# Finding the derivative

• Oct 14th 2009, 03:58 PM
dark-ryder341
Finding the derivative
Hi guys...I'm having some troubles with this one question and it's really starting to bug me cause I keep getting it wrong.

The question is:

http://www.webassign.net/cgi-bin/sym...x%29%29%29%5E2

So, I tried simplifying it...

v = (9*x^1/2 + 5/(3*x^1/3))^2
v = (9x^1/2 + 5/(3x^1/3))^2
I then distributed the 2 from outside the brackets into the brackets, so:
v = (81x + 25/9x^2/3)
Then I took the derivative...
v(der) = 81 + 25/6x^-1/3

Should I have done something with the 25 on the top of that fraction?
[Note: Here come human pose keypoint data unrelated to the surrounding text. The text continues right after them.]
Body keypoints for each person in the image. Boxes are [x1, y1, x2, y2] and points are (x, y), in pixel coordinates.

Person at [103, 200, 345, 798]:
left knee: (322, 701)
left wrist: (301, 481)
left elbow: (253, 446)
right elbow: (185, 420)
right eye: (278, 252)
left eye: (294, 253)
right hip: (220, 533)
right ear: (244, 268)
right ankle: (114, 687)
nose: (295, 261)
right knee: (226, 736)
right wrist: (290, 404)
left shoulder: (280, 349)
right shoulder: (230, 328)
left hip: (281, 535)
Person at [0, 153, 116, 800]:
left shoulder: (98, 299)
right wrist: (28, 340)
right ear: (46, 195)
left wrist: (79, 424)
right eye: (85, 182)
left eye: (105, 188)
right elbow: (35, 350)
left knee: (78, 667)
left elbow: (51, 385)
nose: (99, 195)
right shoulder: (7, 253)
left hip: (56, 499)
I'm really not sure.

• Oct 14th 2009, 04:33 PM
skeeter
Quote:

Originally Posted by dark-ryder341
Hi guys...I'm having some troubles with this one question and it's really starting to bug me cause I keep getting it wrong.

The question is:

http://www.webassign.net/cgi-bin/sym...x%29%29%29%5E2

So, I tried simplifying it...

v = (9*x^1/2 + 5/(3*x^1/3))^2
v = (9x^1/2 + 5/(3x^1/3))^2
I then distributed the 2 from outside the brackets into the brackets, so: v = (81x + 25/9x^2/3)
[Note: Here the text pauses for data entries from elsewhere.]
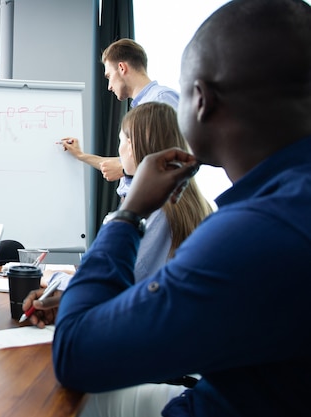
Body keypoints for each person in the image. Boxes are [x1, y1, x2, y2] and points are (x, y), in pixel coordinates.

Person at [52, 1, 311, 416]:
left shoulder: (257, 233)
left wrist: (128, 214)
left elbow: (76, 355)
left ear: (201, 102)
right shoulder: (286, 204)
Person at [23, 102, 212, 327]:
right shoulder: (189, 203)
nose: (119, 150)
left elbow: (114, 285)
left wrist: (55, 279)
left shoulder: (156, 211)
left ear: (132, 147)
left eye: (121, 140)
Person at [60, 38, 179, 182]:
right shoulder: (139, 107)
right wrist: (81, 155)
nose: (109, 86)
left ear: (122, 68)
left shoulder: (161, 99)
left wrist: (124, 171)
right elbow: (128, 162)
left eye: (109, 76)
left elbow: (176, 156)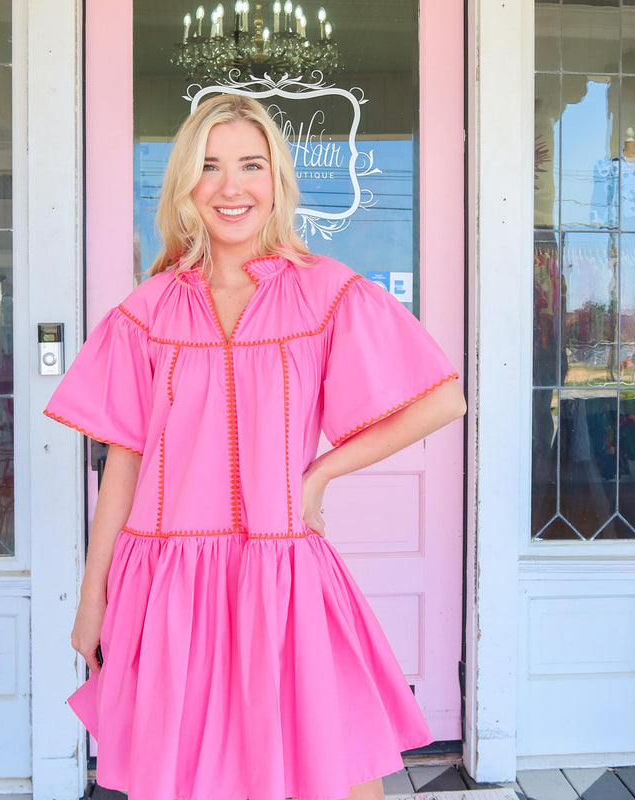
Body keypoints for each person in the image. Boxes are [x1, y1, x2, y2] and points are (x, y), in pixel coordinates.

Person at [44, 94, 467, 800]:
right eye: (209, 167)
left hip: (284, 577)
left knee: (340, 775)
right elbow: (123, 461)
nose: (230, 186)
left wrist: (320, 474)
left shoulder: (326, 293)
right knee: (190, 780)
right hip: (172, 588)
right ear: (185, 183)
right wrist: (94, 599)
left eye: (250, 165)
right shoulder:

can't do that ... $\displaystyle \textcolor{red}{(a+b)^2 \ne a^2 + b^2}$ ... you know better, don't you?

if you're trying to find $\displaystyle \frac{dv}{dx}$, just use the chain rule. expanding that binomial is just going to make a bigger mess.
• Oct 14th 2009, 07:52 PM
PMatt
I really doubt you're expected to have to multiply that out. So just use the chain rule as the previous poster suggested.

n(a + b)^n-1*(da/dx + db/dx)